_JOB:_ Given the listing below, write out exactly the lines starting with the line that has "G04 Gerber Fmt" and going on through the line that has "X142394106Y-57996000D02*", both kept.

_EXERCISE DATA:_
+===+
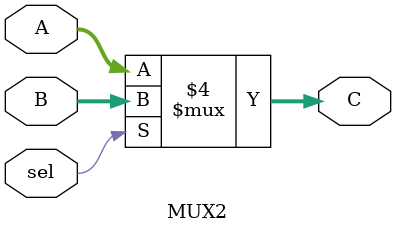
<source format=v>
module MUX2(A, B,sel,C);
    input [7:0] A, B;
    input sel;
    output reg [7:0] C;
    always @(*)begin
    if(sel==0)
        C = A;
    else
        C = B;
    end
endmodule

</source>
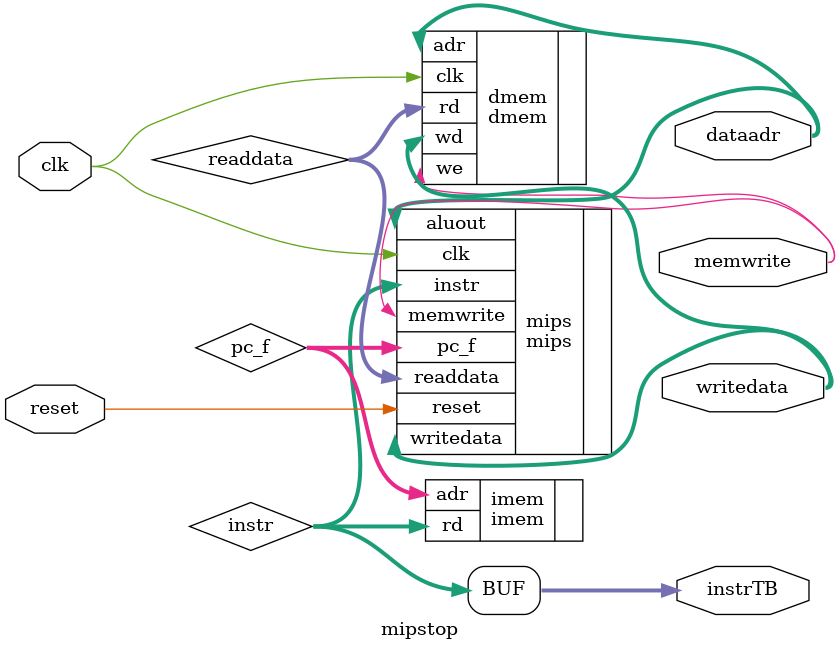
<source format=sv>

module mipstop(input logic         clk, reset, 
           output logic [31:0] writedata, dataadr,instrTB, 
           output logic        memwrite);

   logic [31:0]                pc_f, instr, readdata;
   assign instrTB = instr;
  
  // instantiate processor and memories
  mips mips(.clk, .reset, .pc_f, .instr, .memwrite, .aluout(dataadr), .writedata, .readdata);
   
  imem imem(.adr(pc_f), .rd(instr));
   
  dmem dmem(.clk, .we(memwrite), .adr(dataadr), .wd(writedata), .rd(readdata));
  

endmodule

</source>
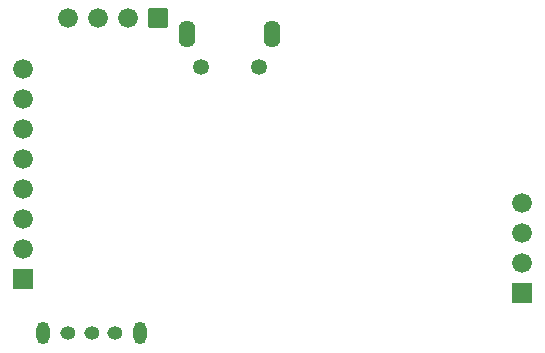
<source format=gbs>
G04 Layer: BottomSolderMaskLayer*
G04 EasyEDA v6.5.39, 2024-01-11 12:10:10*
G04 6726c83836ac4f208e7d9a6969430780,b65fc79a3ba447d2aedd2257ff82dca6,10*
G04 Gerber Generator version 0.2*
G04 Scale: 100 percent, Rotated: No, Reflected: No *
G04 Dimensions in millimeters *
G04 leading zeros omitted , absolute positions ,4 integer and 5 decimal *
%FSLAX45Y45*%
%MOMM*%

%AMMACRO1*1,1,$1,$2,$3*1,1,$1,$4,$5*1,1,$1,0-$2,0-$3*1,1,$1,0-$4,0-$5*20,1,$1,$2,$3,$4,$5,0*20,1,$1,$4,$5,0-$2,0-$3,0*20,1,$1,0-$2,0-$3,0-$4,0-$5,0*20,1,$1,0-$4,0-$5,$2,$3,0*4,1,4,$2,$3,$4,$5,0-$2,0-$3,0-$4,0-$5,$2,$3,0*%
%ADD10R,1.6764X1.6764*%
%ADD11C,1.6764*%
%ADD12MACRO1,0.1016X0.7874X-0.7874X-0.7874X-0.7874*%
%ADD13O,1.4015974000000002X2.3015956*%
%ADD14C,1.3516*%
%ADD15O,1.3014960000000002X1.1015979999999999*%
%ADD16O,1.1015979999999999X1.9015963999999999*%

%LPD*%
D10*
G01*
X6667500Y3365500D03*
D11*
G01*
X6667500Y3619500D03*
G01*
X6667500Y3873500D03*
G01*
X6667500Y4127500D03*
D10*
G01*
X2438400Y3479800D03*
D11*
G01*
X2438400Y3733800D03*
G01*
X2438400Y3987800D03*
G01*
X2438400Y4241800D03*
G01*
X2438400Y4495800D03*
G01*
X2438400Y4749800D03*
G01*
X2438400Y5003800D03*
G01*
X2438400Y5257800D03*
D12*
G01*
X3581400Y5689600D03*
D11*
G01*
X3327400Y5689600D03*
G01*
X3073400Y5689600D03*
G01*
X2819400Y5689600D03*
D13*
G01*
X3831005Y5557240D03*
G01*
X4550994Y5557291D03*
D14*
G01*
X4433493Y5277281D03*
G01*
X3948506Y5277281D03*
D15*
G01*
X2822727Y3022600D03*
G01*
X3022625Y3022600D03*
G01*
X3222472Y3022600D03*
D16*
G01*
X3432530Y3022600D03*
G01*
X2612643Y3022600D03*
M02*

</source>
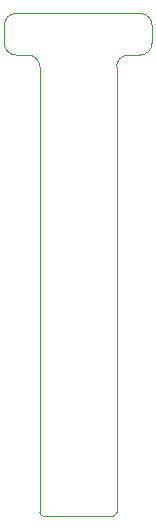
<source format=gbr>
%TF.GenerationSoftware,KiCad,Pcbnew,7.0.4*%
%TF.CreationDate,2023-06-28T13:03:42+02:00*%
%TF.ProjectId,pcb,7063622e-6b69-4636-9164-5f7063625858,rev?*%
%TF.SameCoordinates,Original*%
%TF.FileFunction,Profile,NP*%
%FSLAX46Y46*%
G04 Gerber Fmt 4.6, Leading zero omitted, Abs format (unit mm)*
G04 Created by KiCad (PCBNEW 7.0.4) date 2023-06-28 13:03:42*
%MOMM*%
%LPD*%
G01*
G04 APERTURE LIST*
%TA.AperFunction,Profile*%
%ADD10C,0.100000*%
%TD*%
G04 APERTURE END LIST*
D10*
X132894000Y-93520000D02*
X132894106Y-61505768D01*
X139394000Y-93520000D02*
X139394106Y-61505768D01*
%TO.C,J1*%
X132894000Y-99220000D02*
X132894000Y-93520000D01*
X133194000Y-99520000D02*
X139094000Y-99520000D01*
X139394000Y-99220000D02*
X139394000Y-93520000D01*
X132894000Y-99220000D02*
G75*
G03*
X133194000Y-99520000I300000J0D01*
G01*
X139094000Y-99520000D02*
G75*
G03*
X139394000Y-99220000I0J300000D01*
G01*
%TO.C,J2*%
X142394106Y-57996000D02*
X142394106Y-59505768D01*
X141394106Y-56980000D02*
X130894106Y-56980000D01*
X140394106Y-60505768D02*
X141394106Y-60505768D01*
X131894106Y-60505768D02*
X130894106Y-60505768D01*
X129894106Y-57996000D02*
X129894106Y-59505768D01*
X141394106Y-60505768D02*
G75*
G03*
X142394106Y-59505768I1J999999D01*
G01*
X142394106Y-57980000D02*
G75*
G03*
X141394106Y-56980000I-999999J1D01*
G01*
X140394106Y-60505768D02*
G75*
G03*
X139394106Y-61505768I-1J-999999D01*
G01*
X132894102Y-61505768D02*
G75*
G03*
X131894106Y-60505768I-999972J28D01*
G01*
X129894112Y-59505768D02*
G75*
G03*
X130894106Y-60505768I1000008J8D01*
G01*
X130894106Y-56980006D02*
G75*
G03*
X129894106Y-57980000I-26J-999974D01*
G01*
%TD*%
M02*

</source>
+===+
_SOLUTION TO THIS EXERCISE:_
G04 Gerber Fmt 4.6, Leading zero omitted, Abs format (unit mm)*
G04 Created by KiCad (PCBNEW 7.0.4) date 2023-06-28 13:03:42*
%MOMM*%
%LPD*%
G01*
G04 APERTURE LIST*
%TA.AperFunction,Profile*%
%ADD10C,0.100000*%
%TD*%
G04 APERTURE END LIST*
D10*
X132894000Y-93520000D02*
X132894106Y-61505768D01*
X139394000Y-93520000D02*
X139394106Y-61505768D01*
%TO.C,J1*%
X132894000Y-99220000D02*
X132894000Y-93520000D01*
X133194000Y-99520000D02*
X139094000Y-99520000D01*
X139394000Y-99220000D02*
X139394000Y-93520000D01*
X132894000Y-99220000D02*
G75*
G03*
X133194000Y-99520000I300000J0D01*
G01*
X139094000Y-99520000D02*
G75*
G03*
X139394000Y-99220000I0J300000D01*
G01*
%TO.C,J2*%
X142394106Y-57996000D02*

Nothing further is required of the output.